Strictly speaking, the launch of the new Deneb processor stepping can hardly be considered a milestone event. As our tests showed, the new C3 stepping brought minor changes to the Phenom II X4 processors. Among them are: slight reduction in the power consumption and heat dissipation, about 200 MHz increase in the overclocking potential and higher stability in configurations with four memory modules. Therefore, we should mostly talk about a cosmetic refresh of the Deneb core and not about some radical progress. However, it is not so bad for AMD, who have already squeezed everything they could out of the old microarchitecture and 45 nm process. At least now the company and its fans can hope to soon see Phenom II CPUs with higher clock speeds than the current top of 3.4 GHz.
As for the new AMD Phenom II X4 965 processors on the new core stepping introduced today we can certainly recommend them to those computer enthusiasts that have good reasons to go with Socket AM2/AM3 platform. The CPUs with new processor stepping will definitely be better than their predecessors. However, it is important to remember that top quad-core AMD processors are currently a pretty weak offering against the background of their competitors.
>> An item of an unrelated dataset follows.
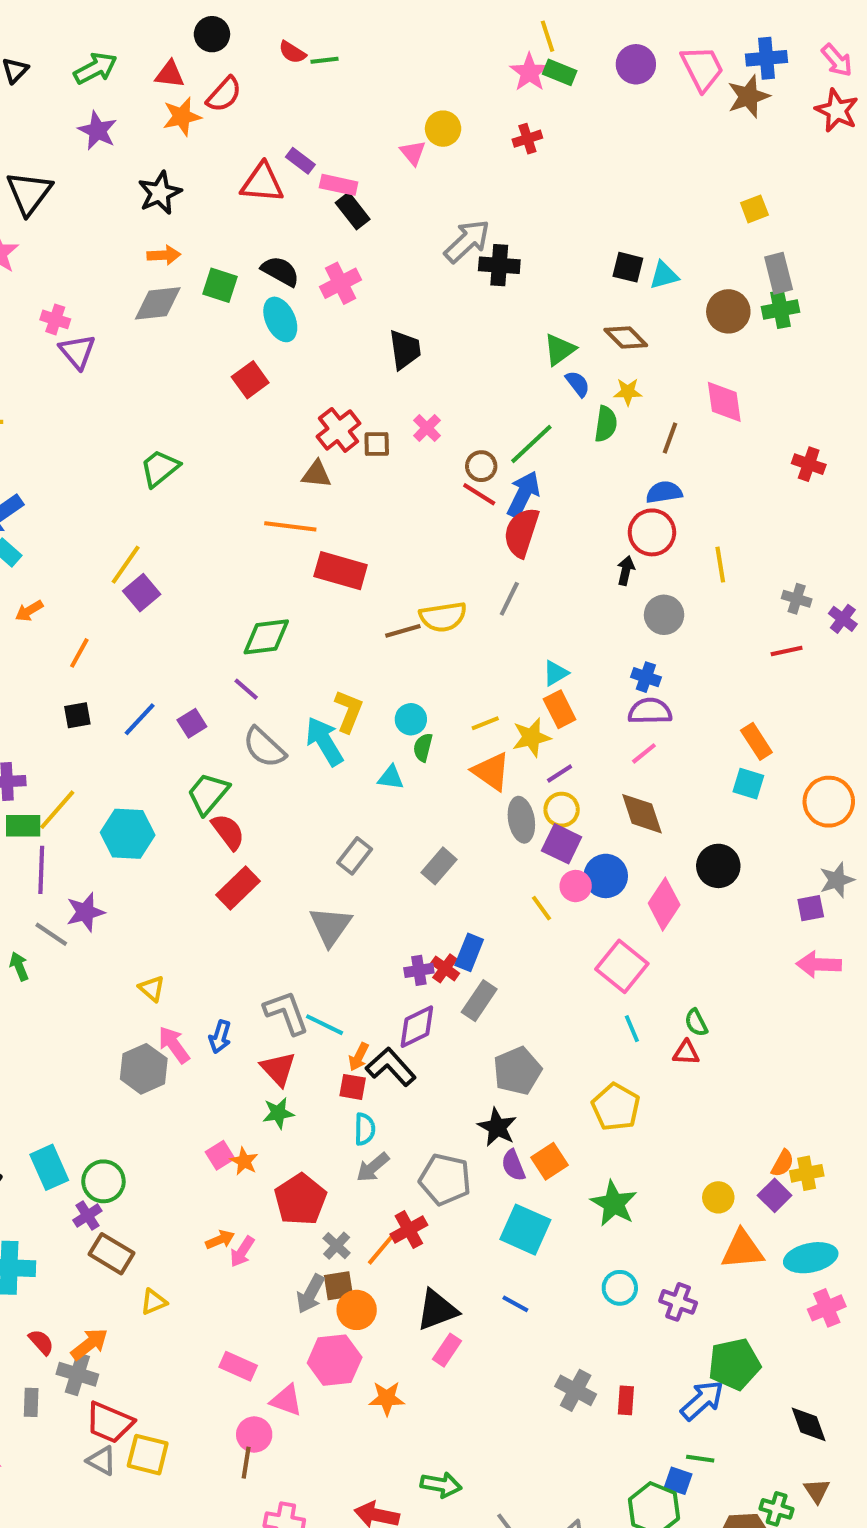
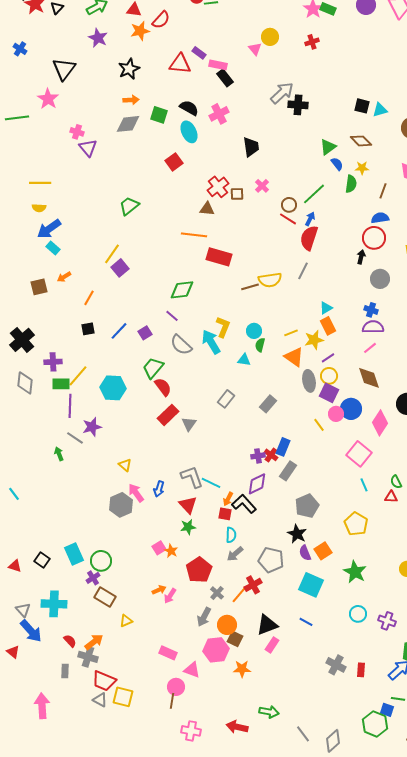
blue arrow: (523, 494) -> (310, 219), size x0.6
gray triangle: (331, 926) -> (189, 424), moved, size x0.7
brown square: (339, 1286) -> (235, 639), moved, turned 35

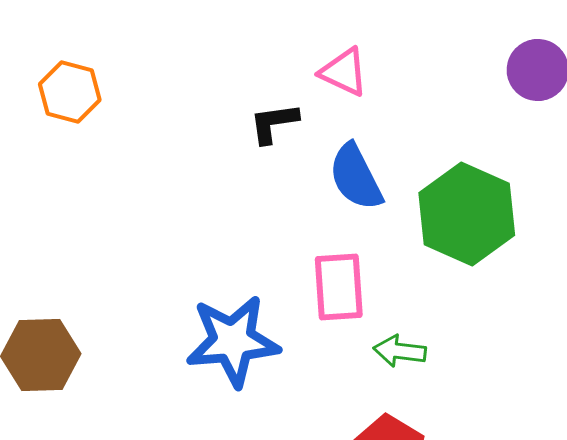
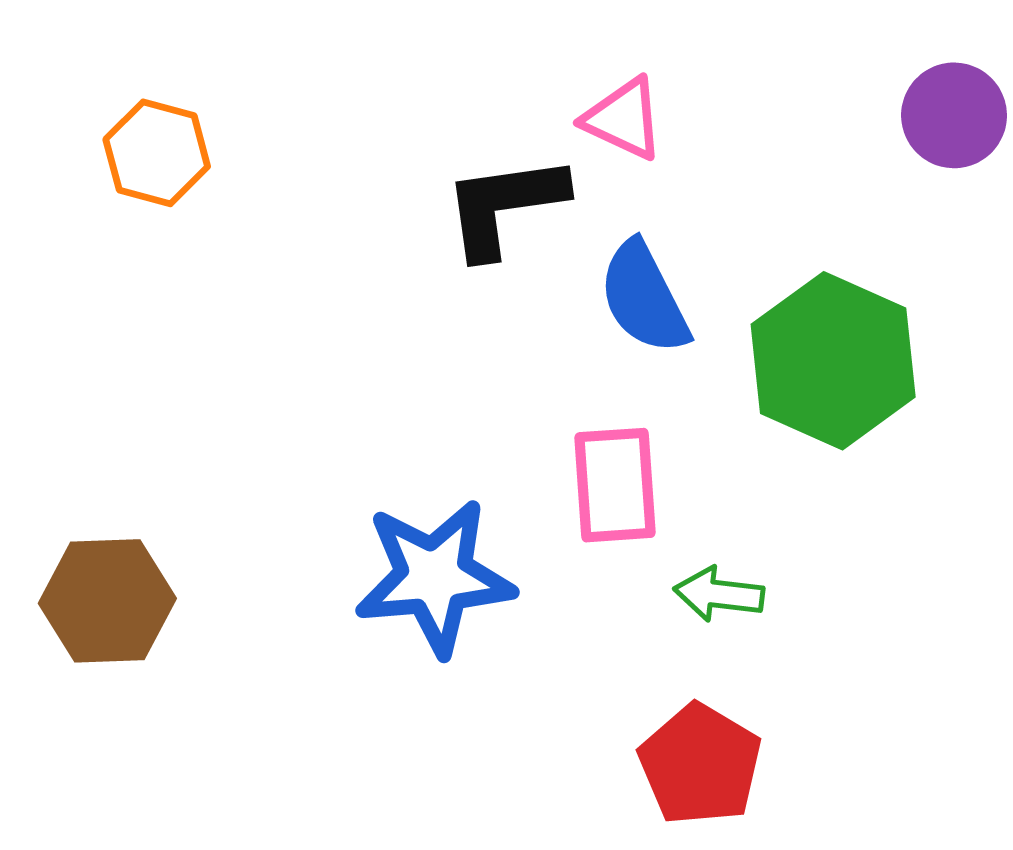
black L-shape: (274, 123) -> (504, 206), size x1.5

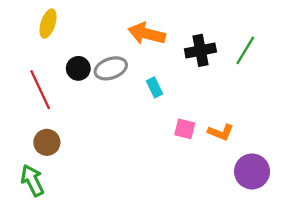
In fact, they can only compete against the old similarly priced LGA775 CPUs and only in terms of nominal mode performance.
In other words, the launch of the new Intel LGA1156 platform made it difficult for AMD to get not only into the upper but also into a significant part of the mainstream price segment. And no new processor stepping can change this state of things. Therefore, we can only expect AMD solutions to return to high-performance segment only when they move their upcoming CPUs on Bulldozer microarchitecture to mass production. Unfortunately, it can happen only in 2011 at best.